I did some basic internet research and was not able to locate an article that definitely stated what parties are named beneficiaries in a will and/or trust that King enacted. However, if Toney was named as a beneficiary in King’s will and/or trust, the situation could get very interesting. In that case, King’s children could seek to invoke the slayer rule to try to prevent Toney from receiving any assets pursuant to King’s will and/or trust.
Slayer rules (also called “slayer statutes”) vary in their wording from state to state, but all generally prohibit a party who was convicted of the crime of murdering the testator from inheriting via his will. Some slayer statutes also apply in instances of a manslaughter conviction. Some slayer statutes solely provide that the murderer doesn’t take via the testator’s will; others also provide that the murderer does not take via beneficiary designations, right of survivorship, etc.
Virginia has a rather broad slayer statute (codified in Title 64.2, Chapter 25) that defines a slayer as “any person (i) who is convicted of the murder or voluntary manslaughter of the decedent or, (ii) in the absence of such conviction, who is determined, whether before or after his death, by a court of appropriate jurisdiction by a preponderance of the evidence to have committed one of the offenses listed in clause (i) resulting in the death of the decedent.”

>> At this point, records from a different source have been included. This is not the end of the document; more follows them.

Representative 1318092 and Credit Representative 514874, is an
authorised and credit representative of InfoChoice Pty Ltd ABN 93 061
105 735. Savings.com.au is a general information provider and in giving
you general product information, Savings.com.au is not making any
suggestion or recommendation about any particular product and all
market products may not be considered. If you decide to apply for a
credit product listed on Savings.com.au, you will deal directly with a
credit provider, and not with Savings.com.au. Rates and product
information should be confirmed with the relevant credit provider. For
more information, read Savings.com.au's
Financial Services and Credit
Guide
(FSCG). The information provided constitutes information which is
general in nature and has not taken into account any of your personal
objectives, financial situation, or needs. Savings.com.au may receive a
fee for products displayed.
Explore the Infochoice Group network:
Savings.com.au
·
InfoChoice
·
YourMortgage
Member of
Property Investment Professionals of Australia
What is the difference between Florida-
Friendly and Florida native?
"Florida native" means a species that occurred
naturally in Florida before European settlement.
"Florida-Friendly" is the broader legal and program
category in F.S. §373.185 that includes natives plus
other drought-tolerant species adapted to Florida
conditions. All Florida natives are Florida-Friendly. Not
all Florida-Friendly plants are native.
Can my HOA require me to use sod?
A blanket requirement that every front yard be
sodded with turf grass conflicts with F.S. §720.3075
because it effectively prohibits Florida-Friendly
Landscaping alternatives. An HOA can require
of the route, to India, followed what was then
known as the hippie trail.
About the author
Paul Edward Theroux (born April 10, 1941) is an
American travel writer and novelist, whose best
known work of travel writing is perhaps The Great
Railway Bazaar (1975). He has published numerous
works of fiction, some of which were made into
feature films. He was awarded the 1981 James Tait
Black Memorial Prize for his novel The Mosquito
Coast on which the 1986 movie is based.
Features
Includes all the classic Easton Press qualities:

The statute is broad in several respects: voluntary manslaughter is easier to prove than murder, and the statute also permits a litigant to seek to prove in a civil proceeding (by the lower evidentiary standard of a “preponderance of the evidence” compared to the higher evidentiary standard in criminal proceedings of “beyond a reasonable doubt”) that the slayer committed either murder or voluntary manslaughter.

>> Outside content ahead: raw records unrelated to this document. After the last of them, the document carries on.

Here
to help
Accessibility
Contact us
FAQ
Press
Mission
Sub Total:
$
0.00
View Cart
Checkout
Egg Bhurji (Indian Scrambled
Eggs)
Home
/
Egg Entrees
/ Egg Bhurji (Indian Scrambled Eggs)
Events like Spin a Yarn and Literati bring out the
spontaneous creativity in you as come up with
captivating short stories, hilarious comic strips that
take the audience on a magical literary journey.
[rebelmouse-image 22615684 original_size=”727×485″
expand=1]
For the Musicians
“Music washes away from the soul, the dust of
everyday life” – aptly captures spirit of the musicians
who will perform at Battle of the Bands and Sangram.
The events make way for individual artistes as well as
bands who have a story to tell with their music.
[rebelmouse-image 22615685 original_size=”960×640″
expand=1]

Virginia law also provides that the slayer statute is not the only remedy available to aggrieved family members or others with standing to bring a proceeding seeking to bar a party from taking pursuant to a will and/or trust. Virginia Code Section 64.2-2511 provides that the slayer statute is “not intended to be exclusive” and that “all common law rights and remedies that prevent one who has participated in the willful and unlawful killing of another from profiting by his wrong shall continue to exist in the Commonwealth.”
This statute is referring to the common law remedy whereby a judge may impose what’s called a “constructive trust” upon any property that a beneficiary who brought about the death of another would otherwise receive. See, e.g., Sundin v. Klein, 221 Va. 232 (1980). A constructive trust is an equitable remedy whereby a court declares that certain property is held in trust for the benefit of another (effectively, the court would rule that the property that would otherwise pass to the slayer pursuant to the will should instead be distributed as if the slayer predeceased the testator). In other words, Virginia law provides that even if (i) a slayer is not convicted of murder or voluntary manslaughter in connection with the death of a testator, or (ii) the slayer is not found in a civil proceeding to have committed murder or voluntary manslaughter in connection with the death of a testator, then the slayer can still be barred from inheriting from the testator if the slayer is found to have participated in the willful and unlawful killing of the testator.